A Superior Court judge already has said the nonprofit institutes must submit to an audit by City Controller Ron Galperin. D’Arcy's attorneys have appealed that ruling.
"Mr. D’Arcy’s attempts to keep the trustees from meeting and to keep new appointees from being seated are ludicrous and nothing more than a ploy to keep the activities of these trusts hidden from the ratepayers," said Galperin Thursday night.
An attorney for D'Arcy, D. William Heine, released this statement to KPCC on Friday:
"The union's trustees have repeatedly said that they are willing to meet with the DWP’s existing trustees to ensure that critical safety and training initiatives proceed on schedule. They will not recognize the mayor’s two proposed trustees because neither meet established qualifications and both have clear conflicts of interest. The Local 18 trustees have invoked the dispute-resolution provisions of the trust agreements, but the DWP trustees have refused to abide by them."

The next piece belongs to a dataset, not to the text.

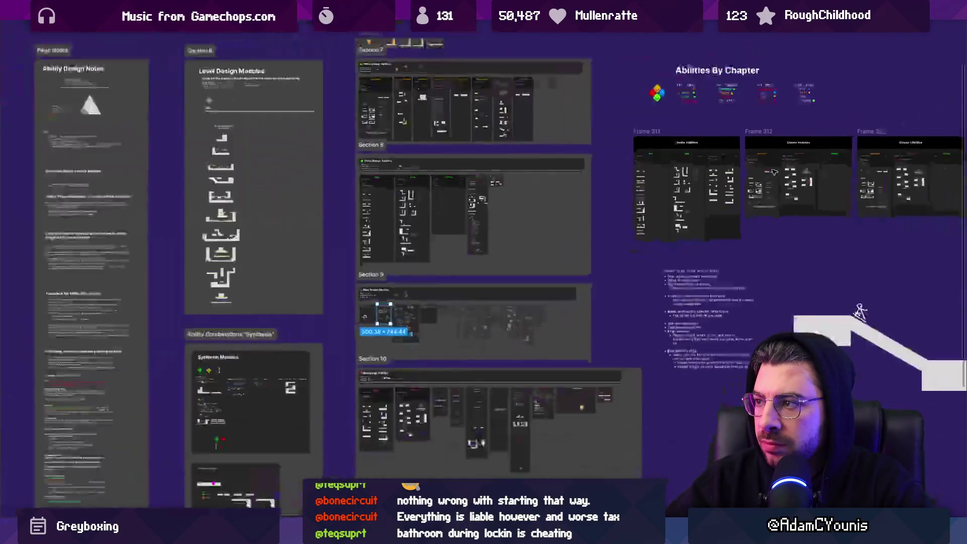
scroll(471, 219, "up", 5)
scroll(538, 272, "up", 6)
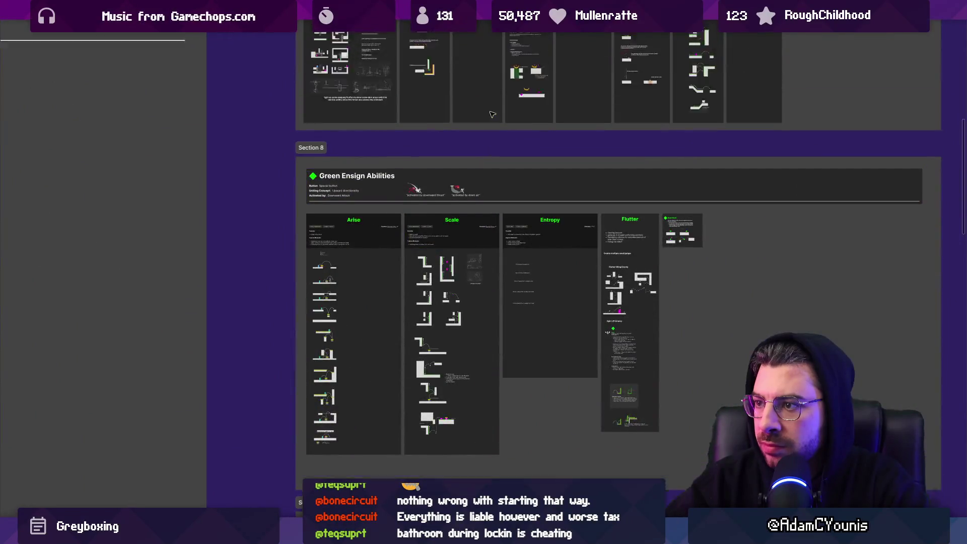
- Pan right along the ability row and select the Slide Under / Ride the Rails board
scroll(537, 272, "up", 3)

Here’s an excerpt from the lawsuit:
“The board of trustees’ resulting inability to exercise its rights to financial and administrative oversight is particularly concerning given the scrutiny the Trusts face from the city and City Controller…as well as the pending DWP contribution of approximately $4 million due to be paid to the Trusts on or about July 1, 2014.”
The city has given the institutes more than $40 million over the past decade. Tax returns obtained by KPCC indicate institute leaders are spending more than $3 million a year on salaries, travel and office expenses.